Well, luckily that doesn’t deter me too much! Haha! I’ve got to feed my baby, and why not do it with some delicious food? These spring rolls have lots of veggies, so I’m pretty sure that cancels out the fact that they are fried, right? No? Well, good thing they are so tasty!
This recipe makes a huge batch, so I usually set aside a few hours, make the entire recipe, and then freeze the rest. When we get a hankering for a late night snack, we simply pop them in the oven and enjoy!
When I was at the store I knew it was a spring roll making day when I saw the ground pork on clearance. That, and we had already eaten through the last batch, so it was about time to make more anyway!
So, ingredients you will need are: ground pork, salt, pepper, garlic, shredded carrots and shredded cabbage (I usually buy a bag of matchstick carrots and chop the cabbage myself, but these bags were much easier this time. Less carrots, but still delicious), cilantro, green onion, yellow onion, Vermicelli noodles, egg roll wraps, eggs, and oil to fry it all up.
I like to mix all the ingredients together in a large metal bowl or dish. Mixing it in plastic just gives me the heebie jeebies.
To chop the ingredients super fast, I use my salsa maker (similar to this salsa maker).
And, gloves are a MUST. I don’t exactly love touching raw meat and eggs, so these come in handy!
I use the salsa maker to chop the veggies into small pieces. It quickly goes from large chunks
to finely chopped with no tears, unless they are tears of joy!
I absolutely hate this mixing process because it just grosses me out. I just am not fond of mounds of raw meat. The end result is great, but the process is seriously not my favorite. So, I had to get creative to make it a little more bearable. Hence, the heart shaped meat…
Scoop and Roll
Scoop about 1-2 TBSP of the mixture into the middle of the egg roll wrapper. The package has directions on how to roll it up. But, if you happen to get a brand that does not, I fold up the bottom, fold in the two sides, and fold down the top. Wet the top edge with egg or water to make sure it seals and doesn’t come unwrapped while you are frying it.
Fry until brown and cooked through, about 14 minutes. Fry just below 350 or a soft sizzle.
I usually fry it in vegetable oil and fit as many spring rolls in the pan as I can while still allowing plenty of room all around them.
This part is the most terrifying for me every time. I had a friend growing up who had huge burns on her arms from a grease fire. I always have wet towels on the counter just in case, and heat the oil up very slowly. Probably a little too slowly, but I’d rather be safe than sorry!

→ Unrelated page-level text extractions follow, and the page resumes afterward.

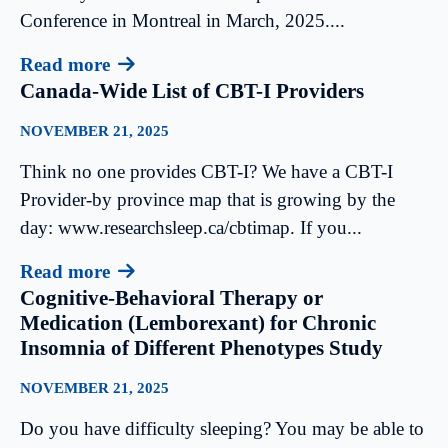
Conference in Montreal in March, 2025....
Read more
Canada-Wide List of CBT-I Providers
NOVEMBER 21, 2025
Think no one provides CBT-I? We have a CBT-I
Provider-by province map that is growing by the
day: www.researchsleep.ca/cbtimap. If you...
Read more
Cognitive-Behavioral Therapy or
Medication (Lemborexant) for Chronic
Insomnia of Different Phenotypes Study
NOVEMBER 21, 2025
Do you have difficulty sleeping? You may be able to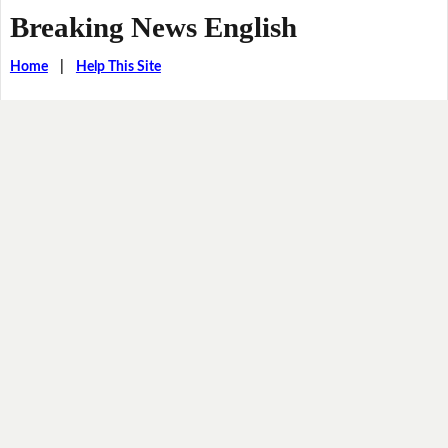
Breaking News English
Home
|
Help This Site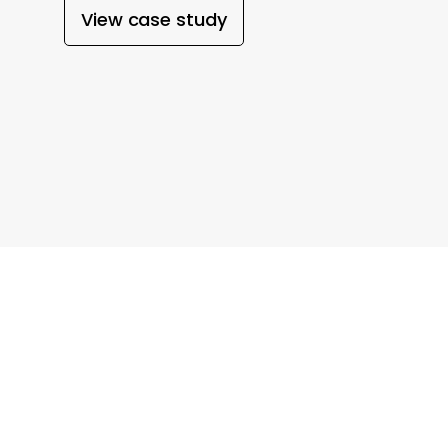
View case study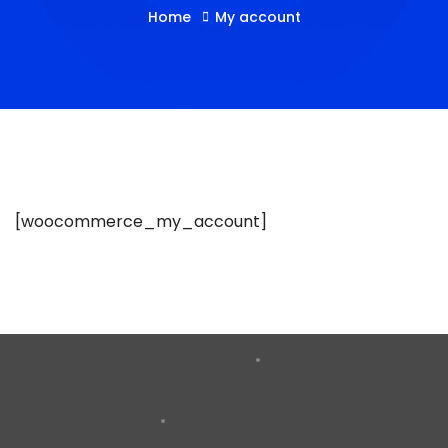
Home
My account
[woocommerce_my_account]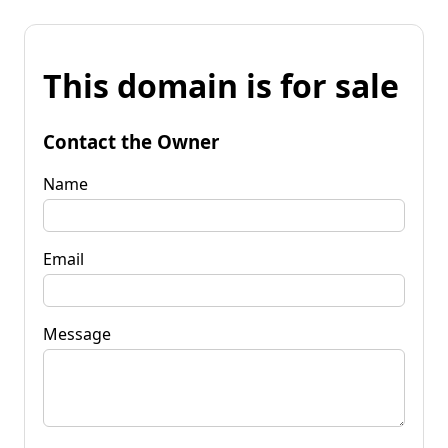
This domain is for sale
Contact the Owner
Name
Email
Message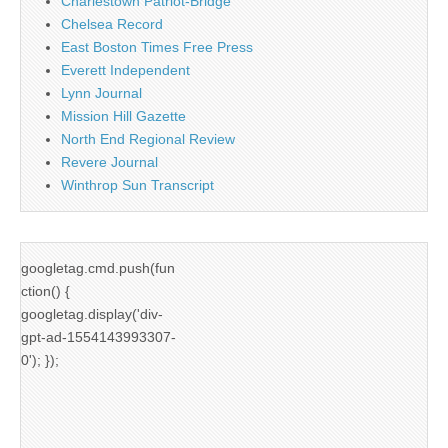
Charlestown Patriot-Bridge
Chelsea Record
East Boston Times Free Press
Everett Independent
Lynn Journal
Mission Hill Gazette
North End Regional Review
Revere Journal
Winthrop Sun Transcript
googletag.cmd.push(fun
ction() {
googletag.display('div-
gpt-ad-1554143993307-
0'); });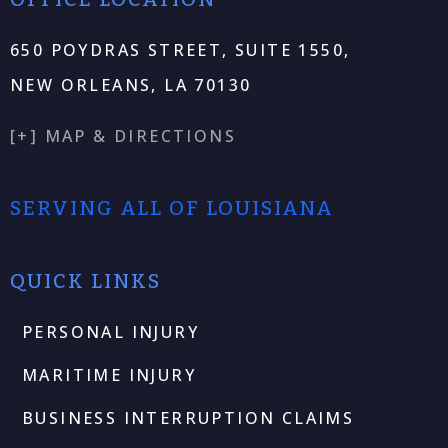
650 POYDRAS STREET, SUITE 1550,
NEW ORLEANS, LA 70130
[+] MAP & DIRECTIONS
SERVING ALL OF LOUISIANA
QUICK LINKS
PERSONAL INJURY
MARITIME INJURY
BUSINESS INTERRUPTION CLAIMS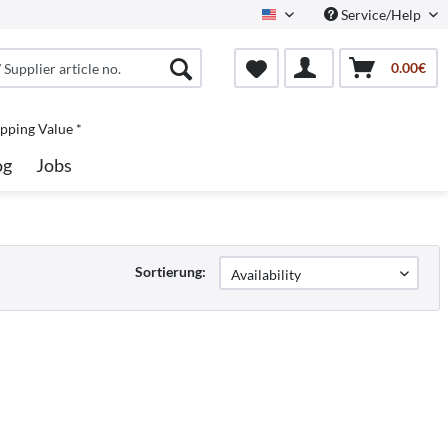
Service/Help
North America
0.00€
pping Value *
og
Jobs
Sortierung: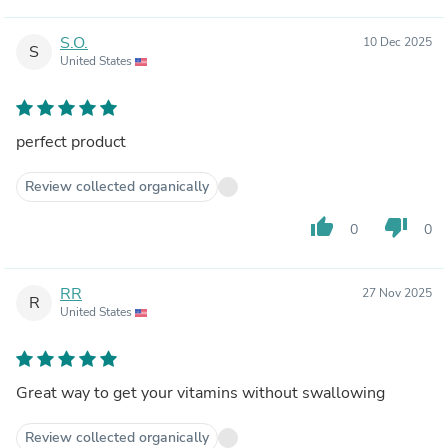
S.O.
10 Dec 2025
S
United States
perfect product
Review collected organically
thumb_up
thumb_down
0
0
RR
27 Nov 2025
R
United States
Great way to get your vitamins without swallowing
Review collected organically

I enjoy some as soon as they are cooled. The rest (because it makes enough to fill all those spring roll wrappers) I put in freezer bags and pull them out to eat for my all too frequent midnight snacks.
To reheat, you can either put them in the microwave, or heat them in the oven at 425 for 15-20 minutes to get them extra crispy again!
- 3 lbs ground pork
- 3 t pepper
- 4 t salt
- 2 cloves minced garlic
- 1 bag shredded carrots (6 carrots)
- 1 bag shredded cabbage (1/2 head)
- ½ bunch cilantro
- 1 bunch green onion
- 1 chopped yellow onion
- 6 eggs
- 1 package Vermicelli Noodles
- 3-4 pack Egg Roll Wrappers
- Oil for frying
- Chop or shred garlic, carrots, cabbage, cilantro, onions.
- Soak Vermicelli Noodles in hot water until soft. Drain well .Cut noodles with scissors.
- Mix all ingredients together like a meatloaf.
- Put 1-2 Tbsp of mix in wrap and roll up sealing with egg whites or water.
- Fry until brown and cooked through, about 14 minutes. Fry just below 350 or a soft sizzle.
- Freeze extra cooked spring rolls and reheat frozen at 425 for 10-15 minutes.
What do you eat your spring rolls with?